[Chart-based quiz items]
Start of Block

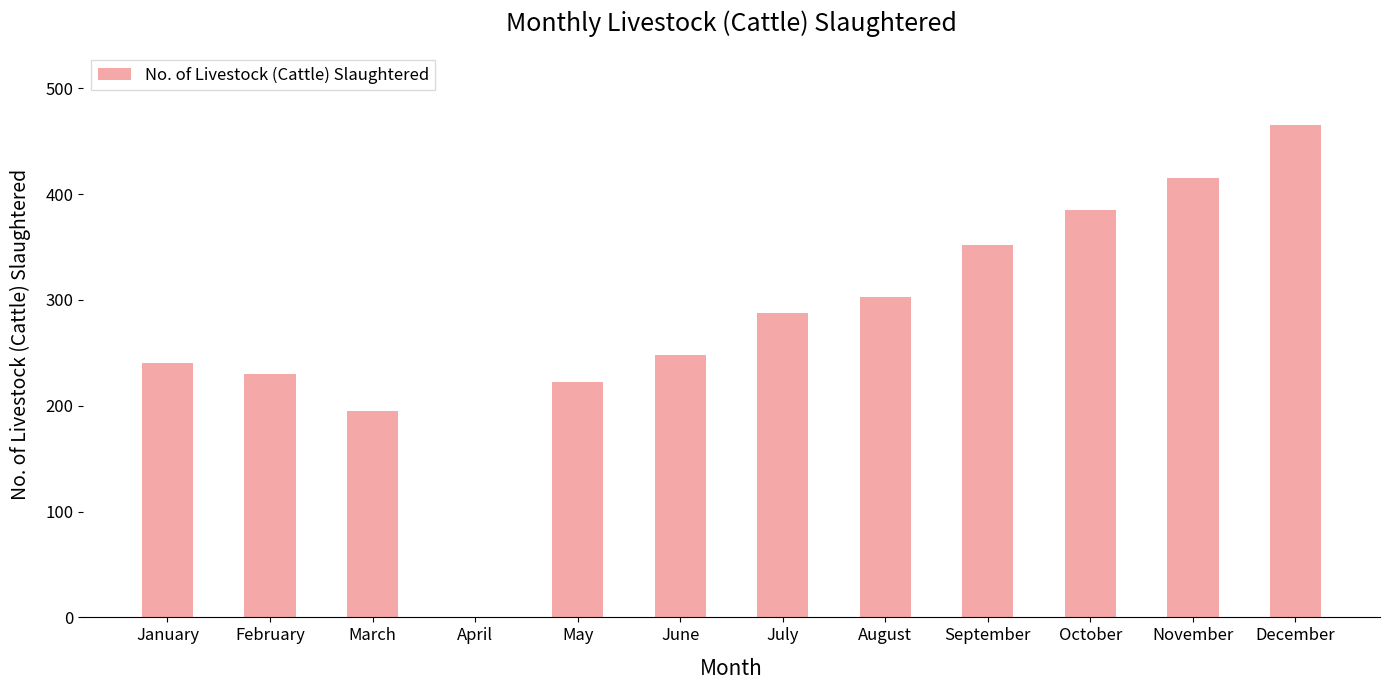

What is the change in value from February to September?

+122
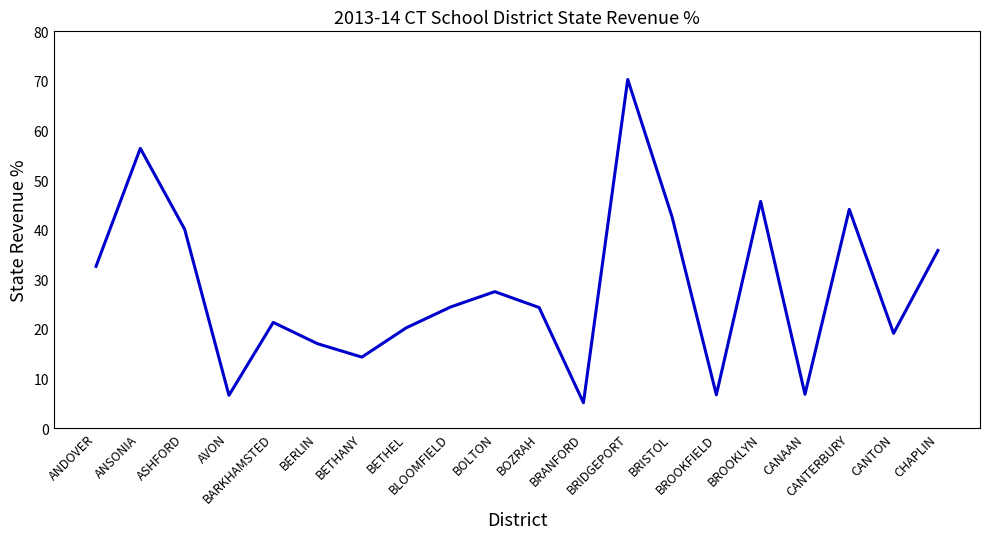

Is it true that the value at CANTERBURY is 30.9?

False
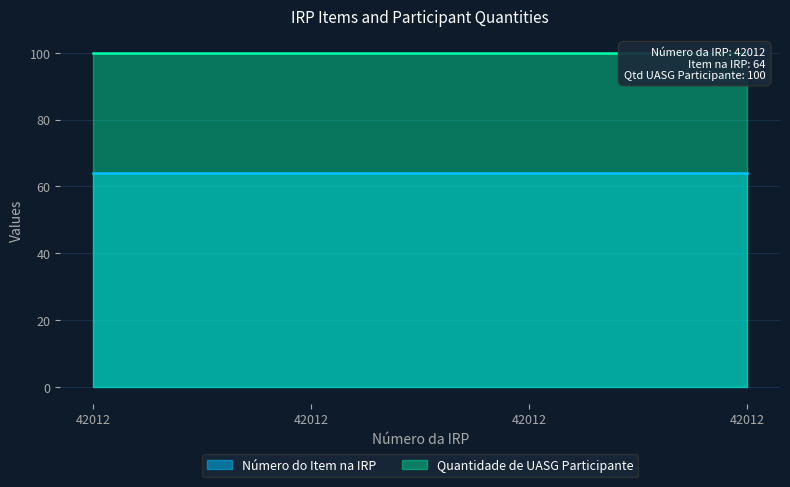

Rank the categories by Quantidade de UASG Participante value from lowest to highest.

42012, 42012, 42012, 42012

End of Block

:: How to complete this task ::
Update the listing from the line with "Rank the categories" through the end of the listing by replacing "categories" with "groups", keeping everything else unchanged, and give only those lines.

:: Output ::
Rank the groups by Quantidade de UASG Participante value from lowest to highest.

42012, 42012, 42012, 42012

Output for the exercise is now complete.